Catherine and Jacob arrived in the United States 1887 per the 1900 US census. At the time of the 1900 census (see here and here, the data spanned over two pages), the family was living in South Bend, Indiana. Children were listed as

  • Mary, age 17. Mary was noted as having been born in Poland and was employed as a cigar maker.
  • Wojciech (Albert), age 14. Albert was also noted as having been born in Poland.
  • Lucya, age 11.
  • Piotr (Peter), age 9.
  • Melchoir, age 6.
  • Joseph, age 4.

By the 1920 census, twp more children were added to  the family:

  • Anna, age 16
  • Alec, age 13

And a grandchild was also noted on the 1920 census: Irene, age 1-1/2. Peter is noted as living with the family still in 1920 and the census notes that he was widowed.

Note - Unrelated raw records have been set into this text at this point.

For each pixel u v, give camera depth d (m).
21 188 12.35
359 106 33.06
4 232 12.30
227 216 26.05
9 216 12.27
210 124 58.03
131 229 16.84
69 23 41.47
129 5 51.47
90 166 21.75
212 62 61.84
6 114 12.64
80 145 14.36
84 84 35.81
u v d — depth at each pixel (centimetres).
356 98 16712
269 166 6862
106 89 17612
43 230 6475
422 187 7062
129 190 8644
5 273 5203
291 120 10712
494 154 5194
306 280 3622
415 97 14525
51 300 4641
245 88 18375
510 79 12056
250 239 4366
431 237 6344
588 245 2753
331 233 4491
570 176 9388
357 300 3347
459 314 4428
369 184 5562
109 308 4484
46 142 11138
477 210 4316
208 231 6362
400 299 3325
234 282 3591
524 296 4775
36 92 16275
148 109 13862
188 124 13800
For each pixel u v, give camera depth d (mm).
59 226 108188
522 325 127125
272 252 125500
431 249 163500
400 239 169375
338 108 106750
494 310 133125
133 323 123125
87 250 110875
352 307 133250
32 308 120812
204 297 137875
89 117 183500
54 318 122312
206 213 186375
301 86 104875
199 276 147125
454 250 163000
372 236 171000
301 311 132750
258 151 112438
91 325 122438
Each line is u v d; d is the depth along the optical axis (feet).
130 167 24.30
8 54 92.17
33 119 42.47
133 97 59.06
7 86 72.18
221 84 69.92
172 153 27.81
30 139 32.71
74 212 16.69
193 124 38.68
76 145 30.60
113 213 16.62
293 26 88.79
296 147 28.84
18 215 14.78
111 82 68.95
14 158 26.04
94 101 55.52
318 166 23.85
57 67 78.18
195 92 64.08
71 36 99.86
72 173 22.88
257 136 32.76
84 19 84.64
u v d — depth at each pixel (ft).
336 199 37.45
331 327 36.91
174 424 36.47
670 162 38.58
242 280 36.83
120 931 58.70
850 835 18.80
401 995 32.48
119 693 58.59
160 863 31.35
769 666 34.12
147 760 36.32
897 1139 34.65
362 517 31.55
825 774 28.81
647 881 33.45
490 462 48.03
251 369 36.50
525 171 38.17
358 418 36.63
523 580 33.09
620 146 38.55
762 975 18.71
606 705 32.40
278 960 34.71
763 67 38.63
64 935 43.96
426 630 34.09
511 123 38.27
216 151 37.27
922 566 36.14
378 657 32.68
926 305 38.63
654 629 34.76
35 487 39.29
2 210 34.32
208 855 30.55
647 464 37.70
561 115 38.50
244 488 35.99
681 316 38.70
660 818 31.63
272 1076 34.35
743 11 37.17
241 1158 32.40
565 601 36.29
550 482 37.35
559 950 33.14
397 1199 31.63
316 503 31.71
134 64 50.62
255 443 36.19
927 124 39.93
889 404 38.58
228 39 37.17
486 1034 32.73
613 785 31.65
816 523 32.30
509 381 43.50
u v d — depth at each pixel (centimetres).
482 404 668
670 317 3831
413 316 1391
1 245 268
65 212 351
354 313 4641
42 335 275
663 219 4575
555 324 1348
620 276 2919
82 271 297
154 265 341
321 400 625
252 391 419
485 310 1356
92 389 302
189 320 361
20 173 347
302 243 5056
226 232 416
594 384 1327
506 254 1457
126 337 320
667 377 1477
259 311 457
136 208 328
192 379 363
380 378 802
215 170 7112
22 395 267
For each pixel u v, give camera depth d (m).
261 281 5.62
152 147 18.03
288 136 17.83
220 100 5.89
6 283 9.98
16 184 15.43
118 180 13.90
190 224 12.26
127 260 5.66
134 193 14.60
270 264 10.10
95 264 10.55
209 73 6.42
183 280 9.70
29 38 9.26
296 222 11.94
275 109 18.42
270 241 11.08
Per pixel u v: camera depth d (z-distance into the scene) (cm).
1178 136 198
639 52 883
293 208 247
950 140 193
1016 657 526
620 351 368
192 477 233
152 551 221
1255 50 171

The 1910 census also showed a child, Aloizy (Aloysius), age 3, this most likely is the child listed as Alec in the 1920 census.

Catherine passed away January 15, 1944 in South Bend. I have a copy of Catherine’s obituary (unfortunately, I do not know where it was published) and it is transcribed below:

Mrs. Catherine Niemer, aged 75, died at 1:55 p.m. Saturday in her home, 1503 West Poland street, after an illness of six weeks. She was born in Poznan, Poland, March 28, 1868, coming to South Bend 56 years ago. Surviving are three daughters, Mrs. Mary Kazmierczak, Mrs. Lucille Hes, and Mrs. Anna Vargo, all of South Bend; five sons, Albert, Peter, Melchiar, Joseph, and Aloysius, all of South Bend; two sisters, Elizabeth Zalas and Gwendolyn Zalas, both of South Bend; 33 grandchildren and 12 great-grandchildren. Funeral services will be conducted at 9 a.m. Wednesday in St. Casmier’s Roman Catholic church and burial will be in St. Joseph’s Cemetery.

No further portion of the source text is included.